The response should contain only those lines of the entries below that include the string "giorno".

» **Data for the task**:
*** Begin section ***

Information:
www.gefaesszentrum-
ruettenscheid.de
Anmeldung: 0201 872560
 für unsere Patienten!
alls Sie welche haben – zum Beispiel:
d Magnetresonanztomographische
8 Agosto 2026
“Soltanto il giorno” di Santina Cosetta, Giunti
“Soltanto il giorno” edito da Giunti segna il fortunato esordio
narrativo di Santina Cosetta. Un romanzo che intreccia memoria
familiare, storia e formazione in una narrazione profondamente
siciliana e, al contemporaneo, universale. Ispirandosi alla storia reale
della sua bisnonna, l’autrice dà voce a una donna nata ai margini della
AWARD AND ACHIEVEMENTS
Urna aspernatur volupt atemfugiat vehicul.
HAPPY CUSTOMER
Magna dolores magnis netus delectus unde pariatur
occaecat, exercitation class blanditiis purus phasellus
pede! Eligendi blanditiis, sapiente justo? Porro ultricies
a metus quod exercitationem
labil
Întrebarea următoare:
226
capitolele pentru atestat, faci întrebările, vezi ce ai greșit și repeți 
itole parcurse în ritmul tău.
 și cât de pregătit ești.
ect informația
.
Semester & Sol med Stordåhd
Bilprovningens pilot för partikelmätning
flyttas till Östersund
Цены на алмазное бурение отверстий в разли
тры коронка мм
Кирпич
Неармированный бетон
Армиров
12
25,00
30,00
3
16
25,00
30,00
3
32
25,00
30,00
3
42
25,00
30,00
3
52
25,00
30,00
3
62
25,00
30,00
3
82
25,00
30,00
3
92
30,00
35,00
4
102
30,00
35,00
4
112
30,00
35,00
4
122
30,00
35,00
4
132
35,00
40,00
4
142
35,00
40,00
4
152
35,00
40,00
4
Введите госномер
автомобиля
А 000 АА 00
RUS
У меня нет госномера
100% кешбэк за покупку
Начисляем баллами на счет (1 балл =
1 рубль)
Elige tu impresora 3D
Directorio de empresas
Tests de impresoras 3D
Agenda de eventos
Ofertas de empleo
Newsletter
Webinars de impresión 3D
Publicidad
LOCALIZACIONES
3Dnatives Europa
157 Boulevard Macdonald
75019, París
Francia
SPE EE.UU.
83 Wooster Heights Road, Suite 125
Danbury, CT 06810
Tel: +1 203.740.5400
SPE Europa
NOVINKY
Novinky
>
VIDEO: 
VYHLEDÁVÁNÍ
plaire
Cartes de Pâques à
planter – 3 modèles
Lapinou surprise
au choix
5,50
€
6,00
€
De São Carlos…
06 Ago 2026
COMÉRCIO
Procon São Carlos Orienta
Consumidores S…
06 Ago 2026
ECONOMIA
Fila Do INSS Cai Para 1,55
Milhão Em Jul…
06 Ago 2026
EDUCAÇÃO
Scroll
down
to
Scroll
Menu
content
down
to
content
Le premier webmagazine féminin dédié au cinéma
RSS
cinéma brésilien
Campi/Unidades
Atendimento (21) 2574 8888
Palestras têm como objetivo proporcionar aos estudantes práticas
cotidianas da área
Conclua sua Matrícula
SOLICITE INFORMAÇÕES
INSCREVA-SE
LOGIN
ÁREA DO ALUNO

*** End section ***

» **Answer to this task**:
“Soltanto il giorno” di Santina Cosetta, Giunti
“Soltanto il giorno” edito da Giunti segna il fortunato esordio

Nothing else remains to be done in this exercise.